The physical nature of the PLFI signal can be discussed in theory and the most plausible assumptions can be made based on the explanation provided by D. Klotz [5]. One explanation is simply put: It is a measurement artefact stemming from joule heating by the current change during EIS. A remedy would be provided by an experimental setup with highly efficient cooling channels, able to completely remove the generated heat in a time frame of at least <5 s to keep the temperature constant during measurement in the frequency range of 0.2–0.01 Hz. This is not a common feature in single-cell testing hardware. In such a case, the negative capacitance and resistance can be used as an empirical correction factor to account for this measurement artefact, when simulating the transport related resistance directly adjacent. Another possible explanation could be the two-step nature of the oxygen reduction reaction through an intermediate state [5,15]. It is possible that the time constant of reaction one (oxygen hydrogen peroxide) is much larger than the time constant of reaction two (hydrogen peroxide water). Apart from the physical nature of the negative R_intermediate-CPE_intermediate, the additional degrees of freedom introduced by this circuit element and its ability to mathematically represent the PLFI loop (in contrast to a model without it) lead to a higher precision of determination for the other well-defined circuit elements. The second and most commonly cited reason for the appearance of the PLFI loop is the resistance introduced by the oxidation of an intermediate product, namely PtO/PtOH or PtO₂H [5,15].

4. Conclusions

An equivalent circuit model for the description of the complete impedance spectrum was developed and used to study the influence of catalyst layer thickness on the resistance contributions of membrane electrode assemblies for PEMFC. The new model was created by combining basic known equivalent circuit models that have proved to be incomplete due to their inability to describe EIS signals over the whole spectrum of 10⁴–10⁻² Hz that is typically used in measurements. The upgraded model is able to simultaneously describe low-frequency features occurring in the positive impedance plane and the classical semi-circular features in the negative impedance plane. This addition of elements leads to an improvement of the model fit and hence leads to a more precise determination of the well-defined physical elements R_ct,c and R_mt.

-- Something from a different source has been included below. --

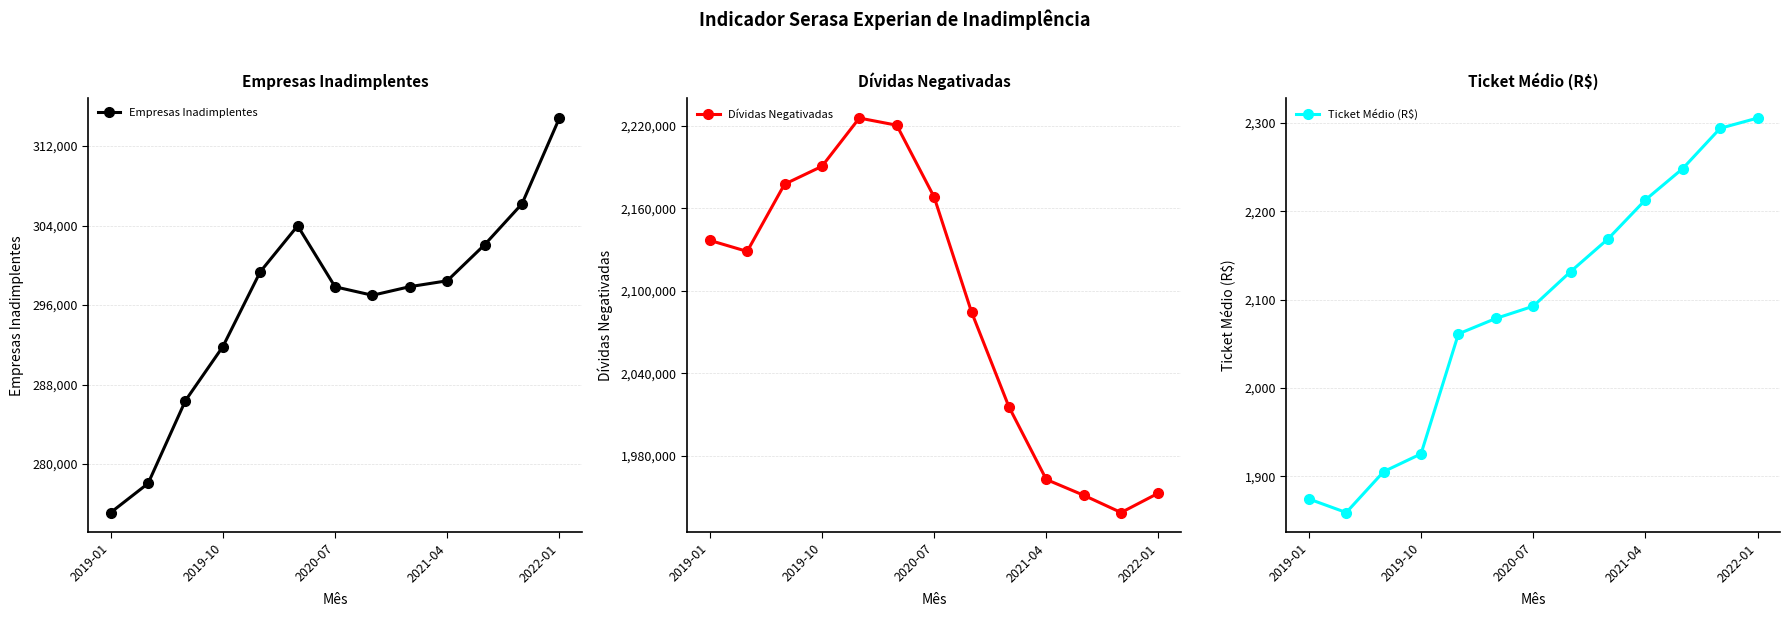

Where is Dívidas Negativadas nearest to the value 2082234?

7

The developed model was used in an electrode-design study, to optimize the layer thickness of the cathode-catalyst layer. It was shown that significant increases in diffusion-related resistance can result from a higher catalyst-layer thickness. R_mt increased when the catalyst layer’s thickness increased from approx. 5 to 12 µm:

• by 264% for the catalyst with the same structure, yet a thicker layer by doubling the Pt-loading (MEA 40/0.25 vs. MEA 40/0.125).
• by 67% for the catalyst layer using a catalyst with higher and more uniform platinum distribution (MEA20/0.125 vs. MEA 40/0.125) and lower I/C ratio (0.6 vs. 0.8).

At the same time, the membrane resistance decreased slightly, by 9%, for MEA 40/0.250, and by 17%, for MEA 20/0.125, as compared to MEA 40/0.125. These effects on the resistance contributions were attributed to the higher degree of water retention in the catalyst layers and membrane with increasing catalyst layer thickness.